İtirafçı H.Ç, ikamet ettiği Ankara’da 2007’de ilköğretim 8’inci sınıfta örgütle tanıştığını belirterek, ders çalıştırma vaadiyle kandırıldığını söyledi.

O yıl örgüt evine yanındaki birkaç kişiyle ders çalışmaya gittiklerini, terör örgütü tarafından kendisine “Hamza” kod adı verildiğini belirten H.Ç, şunları anlattı:

“Askeri okul öncesi, bandrollü veya bandrolsüz çok deneme sınavı yapıldı örgüt evinde. Sınavlarda birebir aynı olmasa da çok benzer sorular çıktı. 2008 yılında Işıklar Askeri Lisesini kazandığımda beni yine önceki grubumda yer alan M.A. ile ‘badi’ yaptılar. Lise dönemimde sözde imamlar benden sorumlu oldu. 2014 yılında İstanbul Hava Harp Okuluna geçiş yaptıktan sonra daha üst düzey sözde imamlar benden sorumlu oldu. 2015’in sonlarına doğru sohbetlere gitmemeye başladım, bazı örgüt üyeleri Ankara’daki evimin yakınlarına gelip görüşmek istediler ancak ben gitmedim.”

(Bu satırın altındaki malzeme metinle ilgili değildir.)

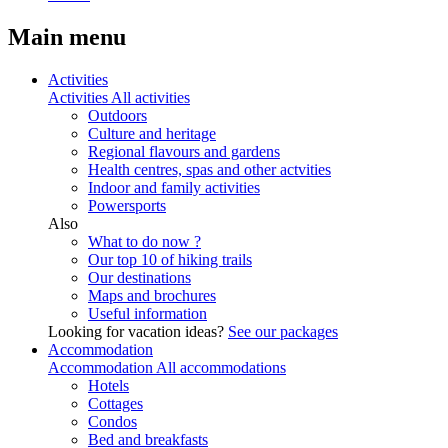
Main menu
Activities
Activities
All activities
Outdoors
Culture and heritage
Regional flavours and gardens
Health centres, spas and other actvities
Indoor and family activities
Powersports
Also
What to do now ?
Our top 10 of hiking trails
Our destinations
Maps and brochures
Useful information
Looking for vacation ideas?
See our packages
Accommodation
Accommodation
All accommodations
Hotels
Cottages
Condos
Bed and breakfasts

EVLENİRKEN FETÖ’CÜLERE DANIŞMAK ZORUNDA BIRAKILDI

Askeri okullarda okurken örgüt üyeleri tarafından kendisine baskılar yapıldığını dile getiren H.Ç, “Kız arkadaş edinmeyin. Evleneceğiniz zaman bize danışmanız gerekiyor.” denildiğini aktardı.

Örgütten ayrılmak isteyenlere ya da “sohbet” adı altındaki örgüt toplantılarına katılmayanlara yönelik tehditlere de değinen H.Ç, okulun ilk yıllarında örgüt toplantılarını aksattığı için yarıyıl tatilinde Ankara’da gittiği bir toplantıda sözde imamlarından birinin “Neden sohbetlere düzenli gelmiyorsunuz?” dedikten sonra üstü kapalı olarak kendilerini okuldan attırabileceklerini ima ettiğini belirtti.

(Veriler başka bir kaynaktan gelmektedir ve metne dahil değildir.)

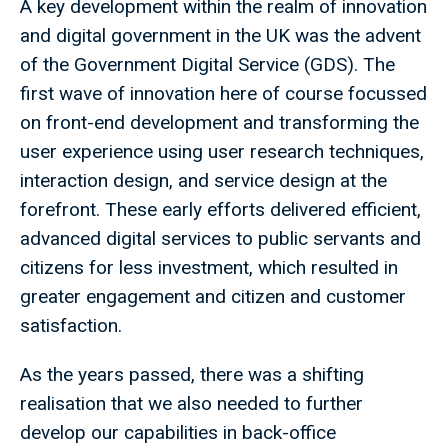
A key development within the realm of innovation
and digital government in the UK was the advent
of the Government Digital Service (GDS). The
first wave of innovation here of course focussed
on front-end development and transforming the
user experience using user research techniques,
interaction design, and service design at the
forefront. These early efforts delivered efficient,
advanced digital services to public servants and
citizens for less investment, which resulted in
greater engagement and citizen and customer
satisfaction.
As the years passed, there was a shifting
realisation that we also needed to further
develop our capabilities in back-office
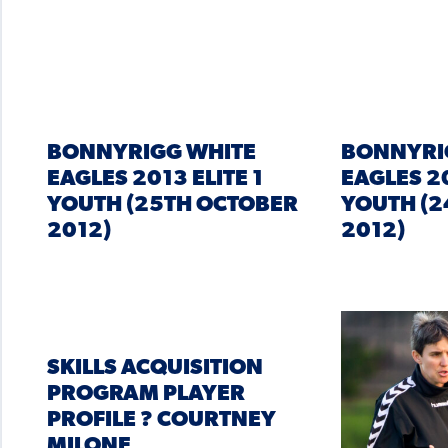
BONNYRIGG WHITE
BONNYRI
EAGLES 2013 ELITE 1
EAGLES 20
YOUTH (25TH OCTOBER
YOUTH (2
2012)
2012)
SKILLS ACQUISITION
PROGRAM PLAYER
PROFILE ? COURTNEY
MILONE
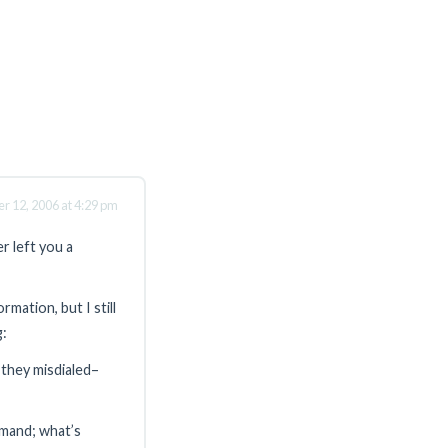
r 12, 2006 at 4:29 pm
r left you a
mation, but I still
g:
se they misdialed–
emand; what’s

TELEFON NUMARALARINDAKİ GİZLİLİK 

H.Ç, askeri liseyi kazandıktan sonra cep telefonlarını ve hatlarını değiştirmeleri yönünde kendilerine talimat verildiğini anlattı.

Sözde imamlarla ankesörlü telefon ya da sabit hatlardan iletişim kurabileceklerinin, onların numaralarını ezberlemeleri gerektiğinin söylendiğini bildiren H.Ç, “Telefon numaralarını kaydetmemiz gerekirse son 4 hanesinde yer alan ikili blokların yerini değiştirerek (12 34 ise 34 12 şeklinde) yazmamız gerektiği talimatı verildi.” ifadesini kullandı.

H.Ç. eğitim gördüğü İstanbul’daki Hava Harp Okulunun, FETÖ’nün darbe girişiminden sonra kapatılması üzerine sınava girerek bir üniversiteye yerleştiğini, aynı zamanda özel sektörde çalıştığını beyanlarına ekledi.

280 KİŞİNİN İSMİNİ VERDİ

Bursa Cumhuriyet Başsavcılığının talimatıyla 22 Kasım’da başlatılan operasyonda, aralarında muvazzaf askerlerin ve askeri okuldan ilişiği kesilen 16 öğrencinin bulunduğu 47 şüpheli gözaltına alınmıştı.

Etkin pişmanlık kapsamında ifadeleri alınan ve 29 Kasım’da sevk edildikleri hakimlikçe adli kontrol şartıyla salıverilen 22 zanlı, FETÖ üyesi olduğu iddiasıyla 280 kişinin ismini paylaşmıştı.

Savcılık sorguları 3 Aralık’ta tamamlanan diğer şüphelilerden 9’u çıkarıldıkları hakimlikçe tutuklanmış, 15’i ise adli kontrol şartıyla serbest bırakılmıştı. Soruşturma doğrultusunda 47 şüpheliden 31’i itirafçı olmuştu, bir zanlının ise emniyetteki işlemleri sürüyor.